‘The Snake’ returns to desert, finishes Baja 50 years later


The Associated Press

Don Prudhomme feels like he has driven more miles in the desert than he ever did on the drag strip.

It wouldn’t be a shock since the drag-racing legend recently completed the Mexican 1000, a grueling, five-day off-road rally covering 1,300 miles in Baja California. The 77-year-old Prudhomme, a four-time NHRA Funny Car champion nicknamed “The Snake,” finished 10th in the Stock Turbo UTV class at the annual National Off Road Racing Association event last weekend.

“It was the wildest, craziest thing I’ve ever done,” Prudhomme told The Associated Press from his home in San Diego. “I said halfway through it I would never do this again. But you keep going and going and it just gets better and better. Pulling in for the end of the race was the most unbelievable experience.”

He drove away with more racing stories to add to his vast collection that spans nearly half a century just at the professional level. Among them: He was forced to replace his co-driver and wrecked twice, including once when he drove into a cactus that was “bigger than the Empire State Building.”

Still, it was a much more enjoyable venture than his first Baja experience in 1968.

Prudhomme was a last-minute fill-in for actor Steve McQueen, who had to bail out because of filming obligations.

Prudhomme teamed with friend and fellow racer Tony Nancy for the 1,000-mile trek across the desert and through tiny towns in Mexico.

They drove McQueen’s car — a dune buggy Nancy built that had a Porsche engine — and made it about 100 miles before flames started spewing from the tailpipes.

Prudhomme walked away with more regrets than recollections.

He waited 50 years to try again.

“I got a little extra attention,” he said of his return. “People wanted their cars signed or sign this and that, but that was cool. I think maybe they thought I was a joke going in.
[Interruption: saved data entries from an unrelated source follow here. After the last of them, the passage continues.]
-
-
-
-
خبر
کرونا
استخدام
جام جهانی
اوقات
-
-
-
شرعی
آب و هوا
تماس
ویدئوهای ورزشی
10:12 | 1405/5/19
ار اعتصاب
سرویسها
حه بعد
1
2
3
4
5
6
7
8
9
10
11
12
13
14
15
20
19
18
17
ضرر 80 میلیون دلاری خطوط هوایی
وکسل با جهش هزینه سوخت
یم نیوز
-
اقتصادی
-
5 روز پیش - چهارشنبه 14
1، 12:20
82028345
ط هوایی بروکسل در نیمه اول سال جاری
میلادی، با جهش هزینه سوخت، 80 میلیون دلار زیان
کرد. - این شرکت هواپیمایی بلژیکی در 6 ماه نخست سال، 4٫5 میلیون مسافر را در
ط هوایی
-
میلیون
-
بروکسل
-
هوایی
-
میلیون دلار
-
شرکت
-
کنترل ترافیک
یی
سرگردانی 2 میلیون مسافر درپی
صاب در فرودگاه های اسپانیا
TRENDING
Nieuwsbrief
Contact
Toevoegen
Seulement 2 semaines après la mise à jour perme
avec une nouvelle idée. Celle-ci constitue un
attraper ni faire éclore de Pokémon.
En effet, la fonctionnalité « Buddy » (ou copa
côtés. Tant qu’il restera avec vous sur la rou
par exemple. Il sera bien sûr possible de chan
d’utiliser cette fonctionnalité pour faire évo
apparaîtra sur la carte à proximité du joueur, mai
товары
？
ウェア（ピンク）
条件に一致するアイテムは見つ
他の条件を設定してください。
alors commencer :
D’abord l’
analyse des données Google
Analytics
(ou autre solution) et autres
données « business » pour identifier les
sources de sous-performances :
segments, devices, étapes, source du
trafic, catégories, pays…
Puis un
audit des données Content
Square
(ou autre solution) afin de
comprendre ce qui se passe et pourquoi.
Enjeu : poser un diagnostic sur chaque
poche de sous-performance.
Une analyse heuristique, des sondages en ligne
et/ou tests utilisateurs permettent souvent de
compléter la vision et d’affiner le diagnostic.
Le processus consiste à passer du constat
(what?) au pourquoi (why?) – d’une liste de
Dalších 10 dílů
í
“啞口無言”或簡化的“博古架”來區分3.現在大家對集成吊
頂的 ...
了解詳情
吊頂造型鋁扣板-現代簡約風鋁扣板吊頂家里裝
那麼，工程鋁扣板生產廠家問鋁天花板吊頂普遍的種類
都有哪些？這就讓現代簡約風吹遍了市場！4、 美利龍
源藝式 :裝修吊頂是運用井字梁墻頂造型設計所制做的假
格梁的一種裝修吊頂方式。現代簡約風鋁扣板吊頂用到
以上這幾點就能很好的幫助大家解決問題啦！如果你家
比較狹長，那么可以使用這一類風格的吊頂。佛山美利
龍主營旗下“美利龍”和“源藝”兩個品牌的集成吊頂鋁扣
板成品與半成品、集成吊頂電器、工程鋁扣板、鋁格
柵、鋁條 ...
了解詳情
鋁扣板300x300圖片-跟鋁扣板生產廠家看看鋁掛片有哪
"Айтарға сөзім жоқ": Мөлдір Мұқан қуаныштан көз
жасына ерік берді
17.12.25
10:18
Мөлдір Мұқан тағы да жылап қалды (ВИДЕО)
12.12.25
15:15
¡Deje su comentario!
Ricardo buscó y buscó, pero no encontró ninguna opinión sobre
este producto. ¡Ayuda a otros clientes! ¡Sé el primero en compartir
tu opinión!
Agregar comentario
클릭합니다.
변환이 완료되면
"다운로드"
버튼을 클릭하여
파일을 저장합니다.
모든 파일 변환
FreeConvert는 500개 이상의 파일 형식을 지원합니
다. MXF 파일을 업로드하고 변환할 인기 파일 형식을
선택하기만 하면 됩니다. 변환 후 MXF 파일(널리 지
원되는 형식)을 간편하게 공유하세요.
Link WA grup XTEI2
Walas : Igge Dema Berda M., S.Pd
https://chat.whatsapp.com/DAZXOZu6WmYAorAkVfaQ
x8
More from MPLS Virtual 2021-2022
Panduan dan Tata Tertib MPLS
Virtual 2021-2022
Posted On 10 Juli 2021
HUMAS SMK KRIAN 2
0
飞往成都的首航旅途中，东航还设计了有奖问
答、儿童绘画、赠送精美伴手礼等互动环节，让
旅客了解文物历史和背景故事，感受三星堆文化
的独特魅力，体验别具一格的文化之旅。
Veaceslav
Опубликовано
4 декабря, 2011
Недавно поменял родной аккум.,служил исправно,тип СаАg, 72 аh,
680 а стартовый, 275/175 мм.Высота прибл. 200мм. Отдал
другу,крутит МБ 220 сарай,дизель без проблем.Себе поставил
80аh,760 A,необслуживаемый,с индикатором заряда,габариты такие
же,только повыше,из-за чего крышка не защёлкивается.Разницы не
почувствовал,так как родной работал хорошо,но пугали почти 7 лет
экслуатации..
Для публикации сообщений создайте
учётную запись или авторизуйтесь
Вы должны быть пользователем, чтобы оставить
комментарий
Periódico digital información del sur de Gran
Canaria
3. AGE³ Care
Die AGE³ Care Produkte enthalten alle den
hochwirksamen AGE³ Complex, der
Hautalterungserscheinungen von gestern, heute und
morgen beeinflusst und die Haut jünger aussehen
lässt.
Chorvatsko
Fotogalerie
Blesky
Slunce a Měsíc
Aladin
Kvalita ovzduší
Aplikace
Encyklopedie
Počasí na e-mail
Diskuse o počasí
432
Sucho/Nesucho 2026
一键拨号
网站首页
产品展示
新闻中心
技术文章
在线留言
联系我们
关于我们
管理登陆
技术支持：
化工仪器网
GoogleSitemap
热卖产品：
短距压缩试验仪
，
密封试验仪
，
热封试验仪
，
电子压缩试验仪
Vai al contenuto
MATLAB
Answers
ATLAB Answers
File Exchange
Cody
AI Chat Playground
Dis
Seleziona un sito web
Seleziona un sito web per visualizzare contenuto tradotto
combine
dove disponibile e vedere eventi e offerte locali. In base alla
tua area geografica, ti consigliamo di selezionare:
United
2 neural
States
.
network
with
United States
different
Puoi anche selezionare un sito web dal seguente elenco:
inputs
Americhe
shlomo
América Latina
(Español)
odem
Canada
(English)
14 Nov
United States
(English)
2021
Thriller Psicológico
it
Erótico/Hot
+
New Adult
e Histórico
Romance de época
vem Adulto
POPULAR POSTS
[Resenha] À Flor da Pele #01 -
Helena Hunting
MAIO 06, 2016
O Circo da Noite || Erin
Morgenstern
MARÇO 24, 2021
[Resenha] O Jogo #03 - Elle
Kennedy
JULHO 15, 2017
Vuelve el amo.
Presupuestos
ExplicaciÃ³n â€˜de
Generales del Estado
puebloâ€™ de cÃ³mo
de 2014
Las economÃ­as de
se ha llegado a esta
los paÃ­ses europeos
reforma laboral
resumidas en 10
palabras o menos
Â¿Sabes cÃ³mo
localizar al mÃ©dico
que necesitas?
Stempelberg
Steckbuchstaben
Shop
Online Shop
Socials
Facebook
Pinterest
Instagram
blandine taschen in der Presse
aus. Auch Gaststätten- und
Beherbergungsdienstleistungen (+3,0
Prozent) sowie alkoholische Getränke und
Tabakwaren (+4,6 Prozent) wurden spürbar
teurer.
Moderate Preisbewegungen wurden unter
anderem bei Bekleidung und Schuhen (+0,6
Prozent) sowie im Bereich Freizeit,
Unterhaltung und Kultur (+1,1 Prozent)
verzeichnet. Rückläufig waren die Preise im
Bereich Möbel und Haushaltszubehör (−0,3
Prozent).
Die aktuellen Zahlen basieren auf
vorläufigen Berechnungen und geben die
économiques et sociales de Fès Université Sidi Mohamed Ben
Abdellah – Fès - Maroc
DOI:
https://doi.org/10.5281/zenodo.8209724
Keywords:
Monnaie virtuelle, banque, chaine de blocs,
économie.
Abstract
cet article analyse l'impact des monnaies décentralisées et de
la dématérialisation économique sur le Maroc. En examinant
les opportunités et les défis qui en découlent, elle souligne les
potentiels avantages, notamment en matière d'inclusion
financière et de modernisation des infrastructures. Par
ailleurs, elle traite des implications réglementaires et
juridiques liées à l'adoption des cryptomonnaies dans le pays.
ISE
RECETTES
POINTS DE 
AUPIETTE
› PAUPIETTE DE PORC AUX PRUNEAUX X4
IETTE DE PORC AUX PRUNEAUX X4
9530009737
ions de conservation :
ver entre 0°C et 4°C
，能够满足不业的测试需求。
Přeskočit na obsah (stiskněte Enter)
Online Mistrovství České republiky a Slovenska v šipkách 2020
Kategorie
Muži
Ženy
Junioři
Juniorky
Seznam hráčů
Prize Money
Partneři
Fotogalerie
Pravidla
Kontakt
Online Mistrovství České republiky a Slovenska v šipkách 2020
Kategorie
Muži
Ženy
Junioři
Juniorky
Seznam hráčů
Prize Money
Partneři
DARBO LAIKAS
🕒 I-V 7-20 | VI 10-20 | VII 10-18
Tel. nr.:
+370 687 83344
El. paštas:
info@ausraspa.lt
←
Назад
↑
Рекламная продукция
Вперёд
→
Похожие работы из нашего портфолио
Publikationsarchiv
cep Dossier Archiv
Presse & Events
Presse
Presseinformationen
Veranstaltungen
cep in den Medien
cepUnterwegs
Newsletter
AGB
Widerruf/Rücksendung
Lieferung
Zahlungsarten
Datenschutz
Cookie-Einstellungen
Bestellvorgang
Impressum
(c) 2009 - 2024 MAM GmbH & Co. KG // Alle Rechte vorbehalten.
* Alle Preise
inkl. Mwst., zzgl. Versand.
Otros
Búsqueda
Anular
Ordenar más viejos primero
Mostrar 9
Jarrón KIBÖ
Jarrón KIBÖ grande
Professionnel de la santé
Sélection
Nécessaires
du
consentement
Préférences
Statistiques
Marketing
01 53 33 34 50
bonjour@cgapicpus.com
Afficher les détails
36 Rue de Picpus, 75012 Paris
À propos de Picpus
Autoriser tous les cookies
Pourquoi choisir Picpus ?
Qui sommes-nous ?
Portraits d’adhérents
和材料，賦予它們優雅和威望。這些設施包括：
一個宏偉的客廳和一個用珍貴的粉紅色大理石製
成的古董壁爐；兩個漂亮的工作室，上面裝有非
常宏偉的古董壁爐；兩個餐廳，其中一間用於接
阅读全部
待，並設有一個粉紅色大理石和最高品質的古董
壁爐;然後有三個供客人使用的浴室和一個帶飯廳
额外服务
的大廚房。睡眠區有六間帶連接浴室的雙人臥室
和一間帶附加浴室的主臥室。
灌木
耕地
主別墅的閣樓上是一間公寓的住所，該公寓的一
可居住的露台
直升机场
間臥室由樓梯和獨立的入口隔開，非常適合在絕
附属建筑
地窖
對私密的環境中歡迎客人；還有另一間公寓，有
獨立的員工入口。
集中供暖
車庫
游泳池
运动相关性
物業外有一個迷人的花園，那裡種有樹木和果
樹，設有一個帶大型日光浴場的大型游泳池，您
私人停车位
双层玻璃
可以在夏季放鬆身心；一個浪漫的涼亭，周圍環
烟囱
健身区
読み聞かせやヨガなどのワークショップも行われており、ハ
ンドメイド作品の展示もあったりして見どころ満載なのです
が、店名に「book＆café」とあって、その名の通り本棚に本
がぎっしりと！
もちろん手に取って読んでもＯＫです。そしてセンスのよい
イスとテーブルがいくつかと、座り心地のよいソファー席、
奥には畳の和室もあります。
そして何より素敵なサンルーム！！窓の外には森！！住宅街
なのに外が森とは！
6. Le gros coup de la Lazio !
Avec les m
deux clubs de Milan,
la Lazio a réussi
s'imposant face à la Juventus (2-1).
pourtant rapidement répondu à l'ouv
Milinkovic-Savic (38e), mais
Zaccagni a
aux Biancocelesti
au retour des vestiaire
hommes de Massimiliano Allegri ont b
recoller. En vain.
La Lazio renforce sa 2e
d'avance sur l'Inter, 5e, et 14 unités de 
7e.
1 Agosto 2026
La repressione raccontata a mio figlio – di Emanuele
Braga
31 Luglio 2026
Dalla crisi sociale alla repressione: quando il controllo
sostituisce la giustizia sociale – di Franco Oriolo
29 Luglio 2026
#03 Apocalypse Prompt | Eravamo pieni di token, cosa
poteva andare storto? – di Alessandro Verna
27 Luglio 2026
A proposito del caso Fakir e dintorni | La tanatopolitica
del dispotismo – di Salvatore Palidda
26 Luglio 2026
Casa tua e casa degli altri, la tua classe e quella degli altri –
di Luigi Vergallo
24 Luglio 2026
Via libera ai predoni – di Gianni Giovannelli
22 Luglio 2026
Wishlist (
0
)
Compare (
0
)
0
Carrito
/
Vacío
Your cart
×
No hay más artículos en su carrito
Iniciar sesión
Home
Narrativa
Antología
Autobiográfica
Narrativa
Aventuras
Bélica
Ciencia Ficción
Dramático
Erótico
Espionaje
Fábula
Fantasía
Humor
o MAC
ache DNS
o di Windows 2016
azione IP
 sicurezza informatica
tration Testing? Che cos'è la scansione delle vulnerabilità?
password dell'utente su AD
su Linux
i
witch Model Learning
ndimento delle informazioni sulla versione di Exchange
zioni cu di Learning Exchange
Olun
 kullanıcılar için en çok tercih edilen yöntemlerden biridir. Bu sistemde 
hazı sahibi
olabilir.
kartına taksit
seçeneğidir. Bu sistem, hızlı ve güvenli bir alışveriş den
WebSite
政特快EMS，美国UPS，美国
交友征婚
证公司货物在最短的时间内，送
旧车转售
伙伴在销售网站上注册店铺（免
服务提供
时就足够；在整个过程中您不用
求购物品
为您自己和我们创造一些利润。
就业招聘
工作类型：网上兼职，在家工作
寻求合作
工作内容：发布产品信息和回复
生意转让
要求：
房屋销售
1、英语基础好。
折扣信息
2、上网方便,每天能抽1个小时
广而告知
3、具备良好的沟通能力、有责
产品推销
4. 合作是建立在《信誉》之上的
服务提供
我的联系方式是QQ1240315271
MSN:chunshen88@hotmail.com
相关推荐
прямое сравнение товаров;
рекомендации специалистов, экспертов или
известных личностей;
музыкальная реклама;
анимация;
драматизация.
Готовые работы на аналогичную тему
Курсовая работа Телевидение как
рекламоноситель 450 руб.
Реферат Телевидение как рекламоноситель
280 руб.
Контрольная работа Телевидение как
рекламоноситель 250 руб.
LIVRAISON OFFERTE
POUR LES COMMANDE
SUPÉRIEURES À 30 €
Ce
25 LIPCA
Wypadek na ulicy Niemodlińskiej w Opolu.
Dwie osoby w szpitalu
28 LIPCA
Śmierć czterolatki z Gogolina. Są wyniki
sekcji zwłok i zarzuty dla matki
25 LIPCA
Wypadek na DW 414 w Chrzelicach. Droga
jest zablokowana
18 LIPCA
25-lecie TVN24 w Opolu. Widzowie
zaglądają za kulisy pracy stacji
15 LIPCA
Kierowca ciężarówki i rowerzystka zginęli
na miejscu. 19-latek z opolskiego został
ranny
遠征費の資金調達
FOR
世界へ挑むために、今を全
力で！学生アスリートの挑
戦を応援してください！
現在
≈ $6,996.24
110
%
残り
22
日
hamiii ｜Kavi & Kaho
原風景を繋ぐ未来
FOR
But when I finished the thousand miles, they treated me way different.”

He plans to do it again, believing his experience from the first go-around in his Polaris RZR will give him a chance to vie for a class win in 2019.

“It’s going to be hard to top this one,” he said. “But it’s a huge challenge to go back and really get it on.”

He’d also like to avoid some of the pitfalls he faced in his first competitive race since retiring from NHRA in 1994. His first co-driver and main navigator decided to try some tacos at one of the early stops and had to withdraw.

“He goes and eats a couple of tacos like he’s He-Man and guess what? He got sick and couldn’t continue,” Prudhomme said.

He pulled crewmember Shane Chatwell into the cockpit for the rest of the trip. They bonded through adverse conditions that included terrible dust, rock quarries and exhaustion. And two accidents. Prudhomme got rear-ended once and drove head-first into a cactus another time.

“The driver’s a big deal, but the guy sitting next to you is everything because part of the time you can’t see,” Prudhomme said. “He says, ‘Right, right, right in 200 feet.’ You’ve got to judge the distance and there’s dust everywhere. Well, I didn’t make the right turn and I hit a cactus that was bigger than the Empire State Building. It didn’t move. It was like running into King Kong’s foot.”

The wreck shredded the front-end suspension. The crew fixed it, and Prudhomme finished the leg — and eventually the entire course.

“The thing is dangerous, but I think that’s what makes it so damn thrilling to people,” he said, adding that maintaining concentration was like nothing he ever dealt with while covering quarter-mile drags strips in seconds.

“I hate to get dramatic about this [stuff], but this was a mind-boggling deal,” he said. “The sense of accomplishment was like nothing I ever felt before. The race is all about is finishing. They don’t give a [care] if you finish first or 150th. You couldn’t tell any difference between the winner and the rest of the 100 or so on people that finished the thing. It was really cool.”